State v. Leitner, 2002 WI 77, 253 Wis. 2d 449, 646 N.W.2d 341 held that a sentencing court may consider all facts underlying an expunged record of conviction provided those facts are not obtained from the expunged court records. This case extends Leitner by holding that a sentencing court may consider a defendant’s successful completion of probation in a prior case where his conviction was expunged pursuant to §973.015.
Allen pled no contest to homicide and injury by intoxicated use of a vehicle. His PSI noted that he had been charged with a substantial battery for fighting with another boy in school. He had been placed on probation and successfully completed it so the prior court had expunged his conviction. The State described these facts at the sentencing in this case. The court criticized Allen for not learning from his prior experience on supervision and sentenced him to 5 years of initial confinement and 4 years of extended supervision.
Allen argued that: (1) Leitner prohibited the sentencing court from considering his expunged record of conviction, and (2) his trial counsel ineffective for failing to object to references to his expunged record of conviction in his PSI and at sentencing. In a unanimous decision, SCOW rejected both challenges.
¶42 For the foregoing reasons, we determine that consideration of the fact that a defendant previously successfully completed probation does not contravene the purpose of expunction. The benefits of expunction shield a defendant from some, but not all, of the future consequences of a prior conviction. A defendant is offered a fresh start when a conviction is expunged, but when he returns to the criminal justice system the facts of that expunged record of conviction are not erased and may be properly considered at sentencing.

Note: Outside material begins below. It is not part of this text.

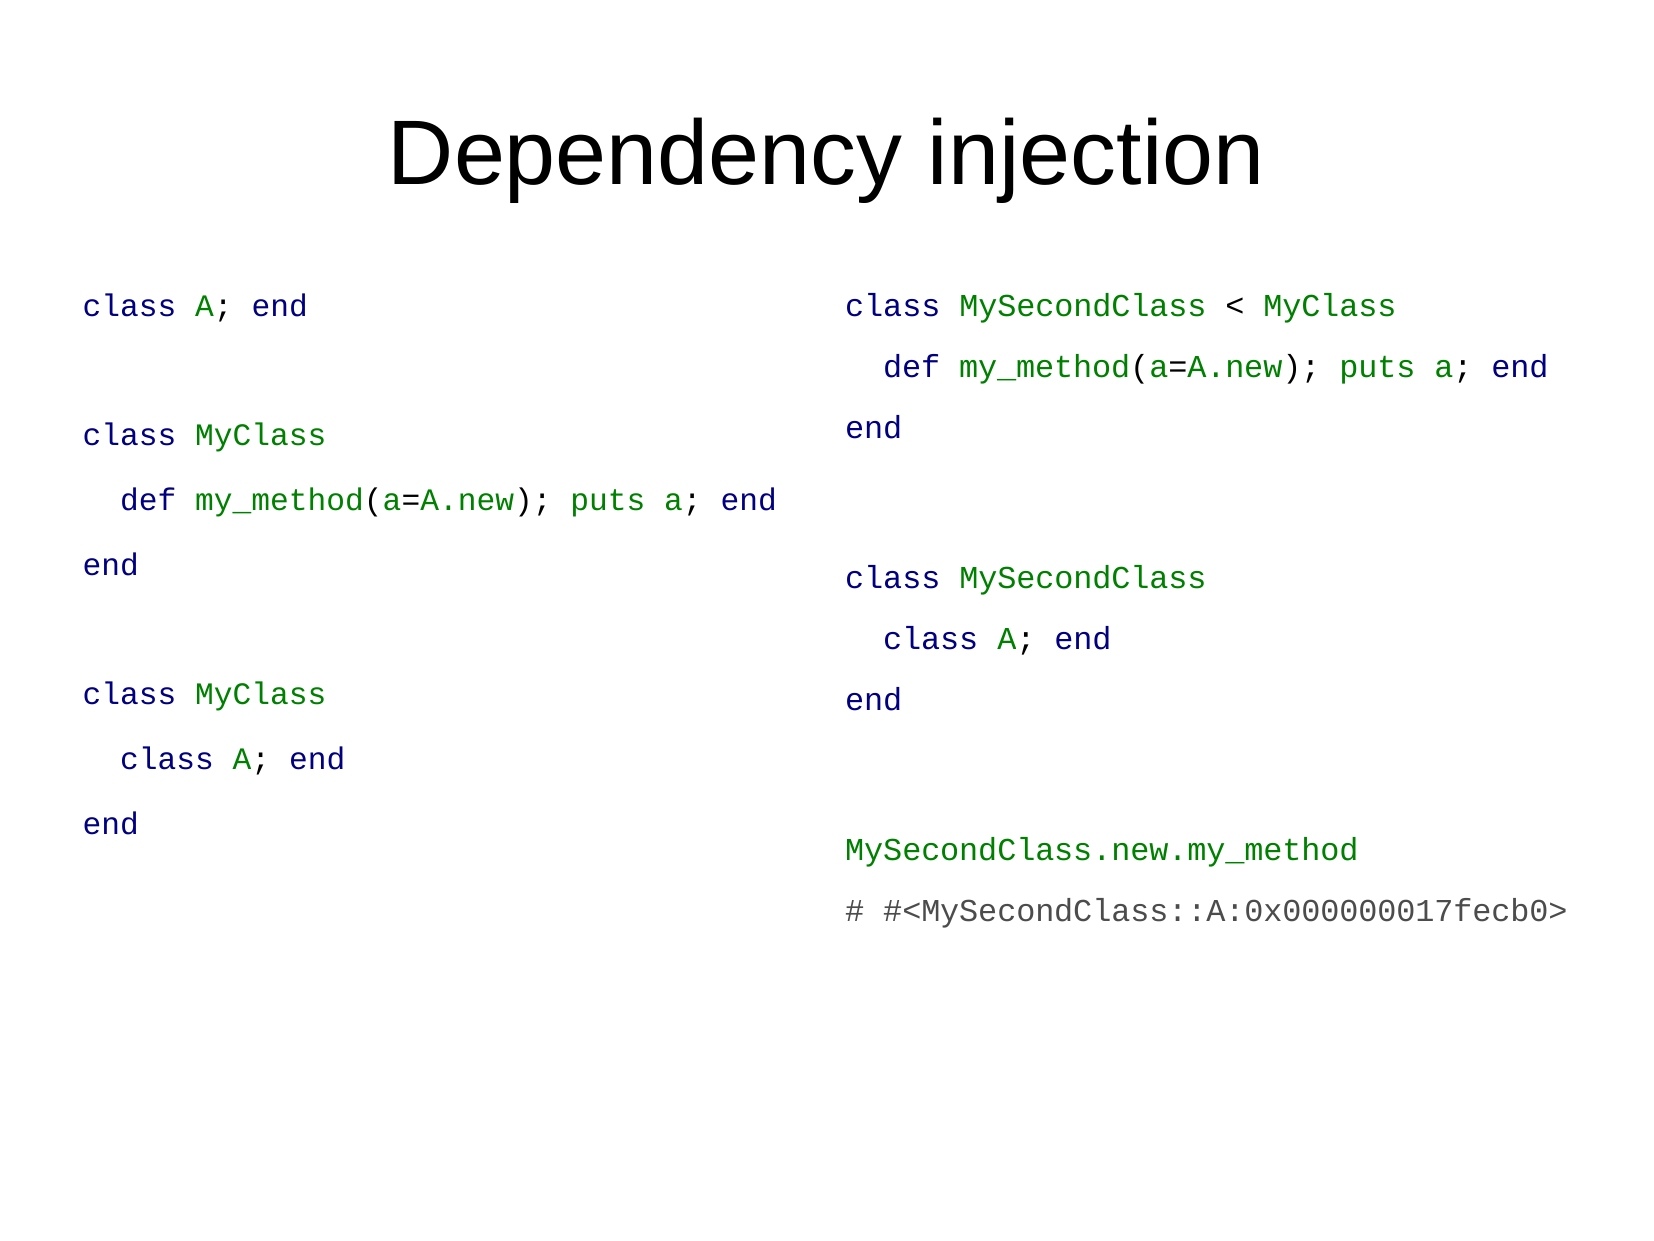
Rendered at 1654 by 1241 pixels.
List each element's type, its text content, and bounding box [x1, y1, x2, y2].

list class MySecondClass < MyClass def my_method(a=A.new); puts a; end end class MySecondClass class A; end end MySecondClass.new.my_method # #<MySecondClass::A:0x000000017fecb0> [845, 290, 1572, 1010]
title Dependency injection [82, 49, 1571, 257]
list class A; end class MyClass def my_method(a=A.new); puts a; end end class MyClass class A; end end [82, 290, 809, 1010]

¶43 Accordingly, we conclude that the sentencing court did not erroneously exercise its discretion when it considered the fact that Allen had previously successfully completed supervision in a case where the record of conviction had been expunged. Under Leitner, a circuit court is permitted to consider not only those facts underlying the crime itself but also all of the facts underlying an expunged record of conviction provided those facts are not obtained from expunged court records.
Given this holding, trial counsel did not perform deficiently by not objecting to references to Allen’s expunged record of conviction. ¶46 (citing State v. Toliver, 187 Wis. 2d 346, 360, 523 N.W.2d 113 (Ct. App. 1994) and numerous similar cases).
SCOW notes that this holding can be used to a defendant’s advantage. At sentencing, defense counsel could argue that his client’s prior successful completion of probation in an expunged case shows that he is at low risk for re-offending while on probation or supervision.
SCOW also points out that here Allen did not contend that the PSI writer referenced information that should have been destroyed pursuant to SCR 72.06. This suggests a possible issue to be explored in future cases.
Justice Abrahamson filed a short concurrence expressing her concern that “permitting more extensive use of the facts underlying the expunged record of conviction chips away at the purpose of expunction. ¶51.
¶52 For me, the test to apply to the interpretation and application of the expunction statute in different factual situations is whether the court is making it harder for young offenders to escape the shadows of their past. The instant case is a close call.